Osama bin Laden Releases First Posthumous Rap AlbumDon't call it a comeback.
Disclaimer: The following attempt at humor should not, under any circumstances, be taken seriously.
A recording purported to have been made by Osama Bin Laden shortly before he died has been released by al-Qaeda.
The music world was jolted alive this week when the late Osama bin Laden, hailed as the father of militant Islamic rap, released his first posthumous album, The Qur’an-icle, just one month after his death at the hands of U.S. Navy SEALs. Bin Laden was known best for his nihilistic Islamic ideology and global campaign of terror, but music fans knew him as one of the most seminal rappers in the Middle East.
Bin Laden delves into a wide range of issues in his fifth and, what some are calling his greatest, album. Many tracks (“Jihadi 4 Life,” “I’m So Haram (feat. KSM & T-Pain),” “More Wives than Goats”) are the usual fare about what the rapper himself dubs “riyals, rupees, and rims”; but in “Virgins All Around,” a frenetic rap number that effortlessly blends samples from Aretha Franklin and Marvin Gaye, bin Laden explores his haunting conception of the afterlife; while “Fuck the ISI,” proves bin Laden hasn’t forgotten his hip-hop mujahedeen roots, and settles, once and for all, that the terrorist leader was definitely not on friendly terms with the Pakistani intelligence agency.

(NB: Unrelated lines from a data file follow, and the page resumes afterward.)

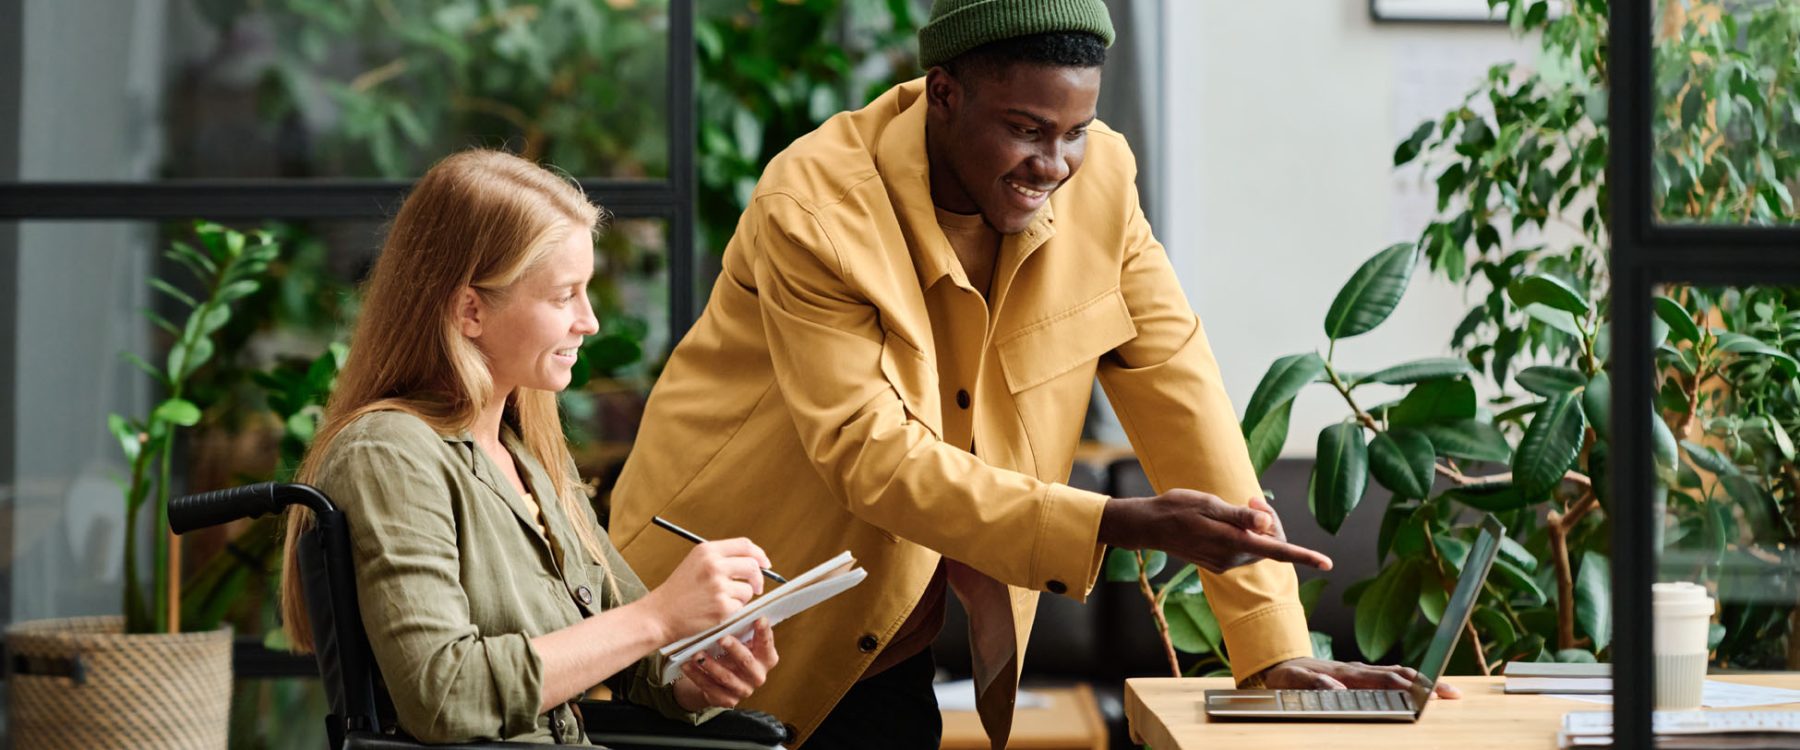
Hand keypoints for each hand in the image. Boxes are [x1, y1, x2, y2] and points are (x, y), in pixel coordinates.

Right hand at [639, 538, 771, 641]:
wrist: (661, 614)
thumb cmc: (679, 591)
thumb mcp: (696, 563)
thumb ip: (721, 558)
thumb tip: (754, 561)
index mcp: (707, 551)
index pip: (745, 545)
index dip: (759, 554)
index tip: (765, 563)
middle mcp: (713, 565)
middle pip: (752, 566)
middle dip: (758, 578)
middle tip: (756, 587)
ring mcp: (718, 586)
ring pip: (748, 589)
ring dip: (742, 597)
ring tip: (722, 600)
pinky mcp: (722, 607)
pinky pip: (741, 606)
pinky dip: (733, 610)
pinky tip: (716, 610)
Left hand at [674, 618, 779, 709]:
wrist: (719, 682)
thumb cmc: (731, 654)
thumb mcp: (741, 642)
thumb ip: (743, 630)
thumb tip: (737, 608)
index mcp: (766, 658)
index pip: (767, 644)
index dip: (763, 632)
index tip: (758, 619)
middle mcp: (758, 676)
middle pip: (747, 662)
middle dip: (734, 649)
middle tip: (722, 637)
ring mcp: (743, 690)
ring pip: (726, 677)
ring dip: (710, 664)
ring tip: (696, 653)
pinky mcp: (727, 700)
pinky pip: (710, 688)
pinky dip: (697, 676)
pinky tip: (687, 665)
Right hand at [1099, 490, 1331, 572]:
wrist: (1149, 526)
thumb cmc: (1177, 508)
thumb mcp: (1210, 504)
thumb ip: (1240, 517)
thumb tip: (1267, 524)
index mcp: (1233, 543)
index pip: (1278, 551)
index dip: (1305, 555)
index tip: (1327, 563)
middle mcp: (1232, 558)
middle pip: (1269, 543)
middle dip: (1269, 521)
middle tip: (1251, 499)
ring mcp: (1224, 563)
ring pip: (1256, 546)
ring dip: (1255, 527)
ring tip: (1237, 505)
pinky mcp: (1217, 563)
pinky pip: (1242, 549)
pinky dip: (1242, 534)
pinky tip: (1225, 521)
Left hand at [1256, 658, 1460, 698]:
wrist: (1278, 661)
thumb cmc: (1286, 676)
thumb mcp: (1292, 682)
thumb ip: (1313, 685)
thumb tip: (1337, 689)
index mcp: (1346, 674)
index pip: (1384, 681)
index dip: (1406, 688)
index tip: (1427, 695)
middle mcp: (1357, 670)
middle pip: (1399, 675)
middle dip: (1427, 684)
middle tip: (1451, 694)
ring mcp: (1359, 671)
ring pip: (1398, 674)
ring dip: (1423, 682)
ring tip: (1446, 692)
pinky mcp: (1358, 675)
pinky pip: (1389, 676)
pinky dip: (1409, 681)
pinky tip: (1421, 688)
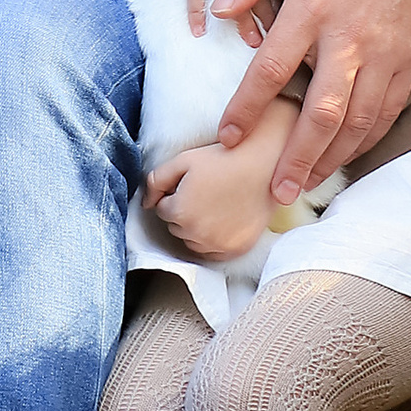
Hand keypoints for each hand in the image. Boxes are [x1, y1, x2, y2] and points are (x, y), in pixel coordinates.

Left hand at [146, 105, 297, 260]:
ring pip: (193, 242)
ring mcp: (218, 245)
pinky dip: (214, 240)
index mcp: (179, 213)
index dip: (175, 194)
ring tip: (215, 204)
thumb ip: (156, 181)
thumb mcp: (183, 161)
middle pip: (177, 227)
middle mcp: (196, 235)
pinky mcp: (236, 249)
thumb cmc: (223, 158)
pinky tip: (224, 220)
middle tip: (205, 191)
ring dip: (197, 228)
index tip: (191, 183)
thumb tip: (146, 204)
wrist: (264, 164)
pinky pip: (214, 252)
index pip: (163, 210)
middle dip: (184, 211)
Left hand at [209, 0, 410, 200]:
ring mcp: (384, 55)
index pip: (272, 69)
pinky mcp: (408, 62)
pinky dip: (366, 142)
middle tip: (275, 191)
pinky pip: (387, 113)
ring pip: (357, 122)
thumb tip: (218, 11)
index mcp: (313, 8)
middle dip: (297, 157)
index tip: (228, 136)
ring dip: (331, 160)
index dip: (248, 108)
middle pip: (321, 112)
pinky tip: (345, 157)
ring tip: (306, 186)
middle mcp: (350, 40)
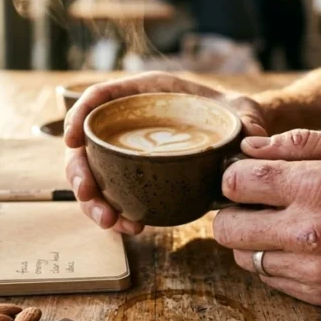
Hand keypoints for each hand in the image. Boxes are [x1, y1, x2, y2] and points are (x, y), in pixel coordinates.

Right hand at [63, 72, 267, 233]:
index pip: (100, 98)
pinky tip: (131, 227)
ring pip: (95, 175)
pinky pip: (115, 194)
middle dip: (80, 173)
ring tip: (111, 222)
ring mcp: (130, 151)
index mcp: (146, 94)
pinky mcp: (136, 176)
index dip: (78, 116)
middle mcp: (130, 122)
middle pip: (88, 145)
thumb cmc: (236, 114)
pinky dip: (116, 213)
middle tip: (91, 197)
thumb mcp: (243, 112)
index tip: (71, 140)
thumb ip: (247, 123)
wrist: (242, 133)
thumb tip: (249, 143)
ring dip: (94, 201)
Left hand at [213, 129, 320, 308]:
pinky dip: (274, 261)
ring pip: (243, 257)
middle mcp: (309, 232)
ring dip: (251, 238)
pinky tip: (299, 244)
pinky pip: (270, 279)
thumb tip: (249, 147)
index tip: (244, 175)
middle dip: (231, 210)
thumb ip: (300, 142)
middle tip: (251, 202)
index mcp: (317, 186)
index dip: (233, 175)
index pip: (235, 183)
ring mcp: (313, 270)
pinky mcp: (320, 294)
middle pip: (226, 227)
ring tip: (278, 223)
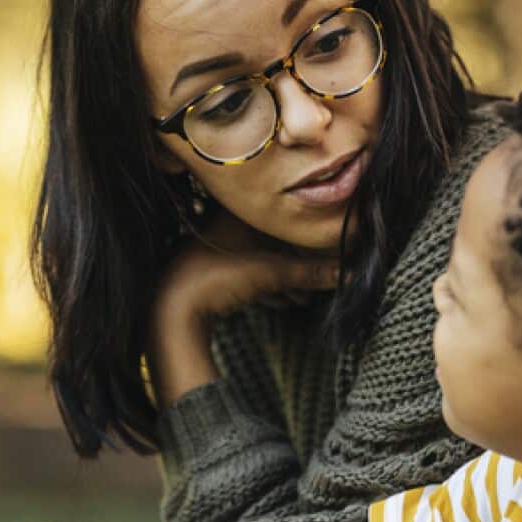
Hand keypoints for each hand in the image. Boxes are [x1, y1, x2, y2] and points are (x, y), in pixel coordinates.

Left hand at [149, 211, 338, 404]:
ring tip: (303, 298)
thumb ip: (311, 272)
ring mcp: (214, 246)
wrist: (173, 311)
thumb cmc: (217, 278)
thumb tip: (348, 272)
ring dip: (284, 279)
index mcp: (237, 210)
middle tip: (317, 283)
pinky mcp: (208, 269)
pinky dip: (265, 286)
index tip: (326, 253)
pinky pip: (245, 273)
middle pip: (274, 242)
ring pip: (260, 259)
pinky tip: (281, 302)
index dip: (306, 239)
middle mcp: (225, 223)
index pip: (282, 218)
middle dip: (298, 265)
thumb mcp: (271, 273)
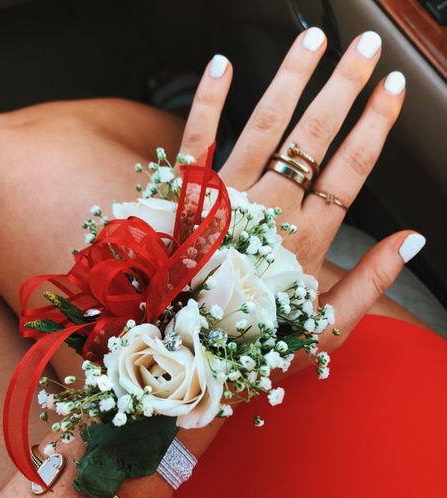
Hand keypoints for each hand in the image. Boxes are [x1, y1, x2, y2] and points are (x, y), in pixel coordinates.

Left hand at [175, 29, 424, 351]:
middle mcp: (267, 213)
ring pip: (263, 128)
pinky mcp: (185, 199)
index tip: (391, 89)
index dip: (373, 127)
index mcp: (305, 242)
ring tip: (315, 40)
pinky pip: (194, 143)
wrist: (185, 357)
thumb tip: (412, 241)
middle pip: (312, 139)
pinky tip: (222, 63)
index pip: (349, 172)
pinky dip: (208, 102)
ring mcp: (224, 202)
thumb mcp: (325, 328)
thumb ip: (371, 284)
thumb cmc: (256, 344)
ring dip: (291, 81)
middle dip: (342, 88)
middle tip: (366, 48)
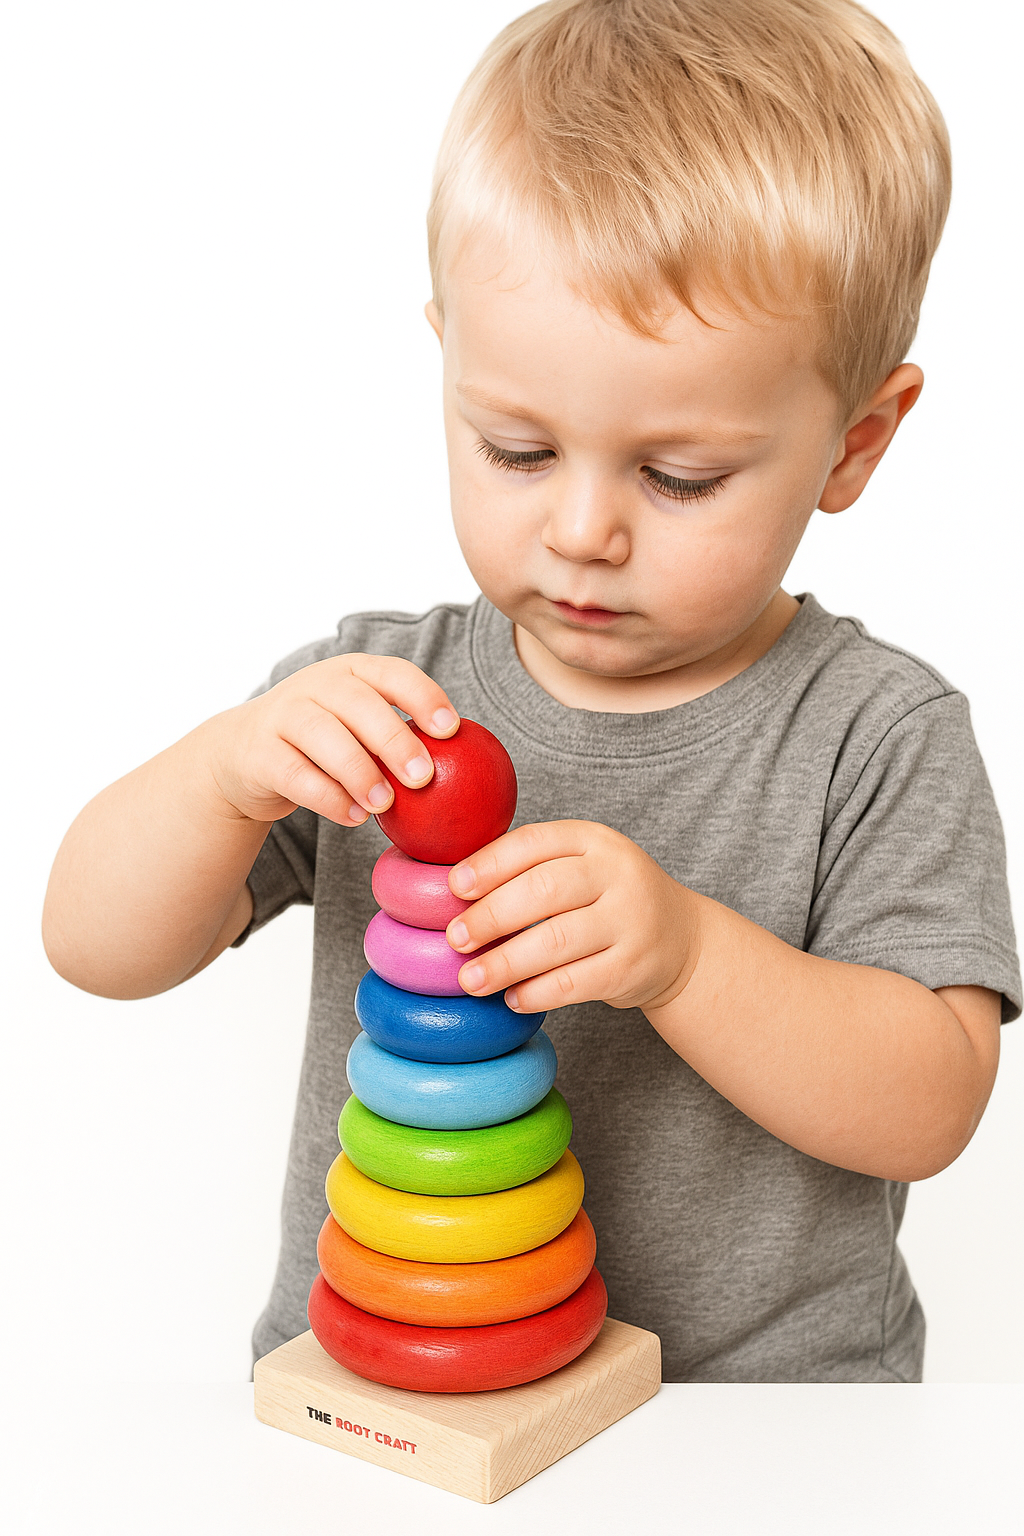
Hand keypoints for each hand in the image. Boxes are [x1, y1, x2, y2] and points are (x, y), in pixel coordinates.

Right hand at [203, 653, 459, 824]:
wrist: (243, 755)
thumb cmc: (323, 744)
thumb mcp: (359, 729)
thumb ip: (399, 739)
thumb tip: (467, 772)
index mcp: (353, 672)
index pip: (393, 673)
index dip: (423, 697)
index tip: (451, 730)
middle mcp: (317, 685)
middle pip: (358, 703)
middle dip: (395, 739)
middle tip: (424, 777)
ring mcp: (283, 715)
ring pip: (323, 736)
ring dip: (359, 771)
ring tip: (386, 804)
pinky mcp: (259, 753)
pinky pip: (295, 774)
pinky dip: (328, 798)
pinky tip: (354, 817)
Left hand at [444, 820, 700, 1013]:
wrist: (682, 940)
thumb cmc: (608, 899)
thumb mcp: (582, 865)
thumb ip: (531, 868)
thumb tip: (453, 889)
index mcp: (594, 840)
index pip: (535, 843)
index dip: (490, 864)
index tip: (453, 888)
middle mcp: (618, 874)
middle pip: (543, 891)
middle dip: (491, 917)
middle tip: (455, 940)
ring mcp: (631, 921)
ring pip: (557, 942)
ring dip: (505, 963)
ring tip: (471, 980)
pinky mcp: (633, 967)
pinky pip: (575, 982)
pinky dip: (537, 993)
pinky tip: (512, 998)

But the aging rapper saves his most sophisticated rhymes for the diss track “Osama > Obama,” continuing the rap battle between bin Laden and the U.S. President. In it, bin Laden raps about shooting down Air Force One with a shoulder-mounted RPG and insinuates that he has had intercourse with the First Lady. Overall, The Qur’an-icle confirms that bin Laden, even deceased, is still the most controversial rapper in the game.
Not surprisingly, the reviews have been unfailingly positive. Rolling Stone called it “revelatory” and “a celebration of life, death, and everything in between,” while Pitchfork’s Mike Lowell called it, “divinely inspired… Mohammad who? It’s Osama who’s getting his verses straight from Allah.”
The fan reaction to the album, however, has not been so positive. Some lifelong fans feel cheated because some tracks are just rehashes of bin Laden’s old hits, including “Jihad-knock Life (Allahu Akbar remix)” and “Carmen Sandiego (remix feat. Hennaman & The Tora Bora Boyz).” Others were previously leaked on bin Laden’s last mixtape, The Laden III.
But perhaps the most exciting track on The Qur’an-icle is “I’m Tha Bomb” (to be released as the second single), in which bin Laden raps from the point of view of a suicide bomber and delivers brilliantly on the double entendre of the title by contrasting the explosive power of the charge strapped to his chest with the fecklessness of impoverished Arab youth. The resulting track—part recruiting anthem for al-Qaeda (bin Laden’s rap label), part meditation on the roots of Islamic terrorism—is exultant and could prove to be the surprise hit of the summer.
Before his untimely death, even bin Laden’s loudest critics recognized him as a rapper at the top of his game and praised his courage to rap about issues others wouldn’t dare to. In “Turbans in the Air,” bin Laden criticizes how “tolerant” and “pussy” Islam has gotten and calls for a return to fundamentalism. While in “Abottabadass,” bin Laden blatantly taunts his American foes and ridicules their inability to locate him. He defiantly raps, “You call that shit intelligence? You infidel scum / Where I’m at ya’ll don’t got a clue, Professor Plum,” over the simmering chorus, “Shi’ites gonna hate / Fuck ‘em, my mansion’s got a gate / I’m an Abottabadass.”
Though bin Laden’s demise has hit the militant Islamic rap industry hard, an A&R from al-Qaeda Records said that bin Laden was prolific in his writing. “Bin Laden knew this day was coming,” he said. “He had a studio full of unreleased tracks. Like any great rapper, death won’t stop him from dropping albums.”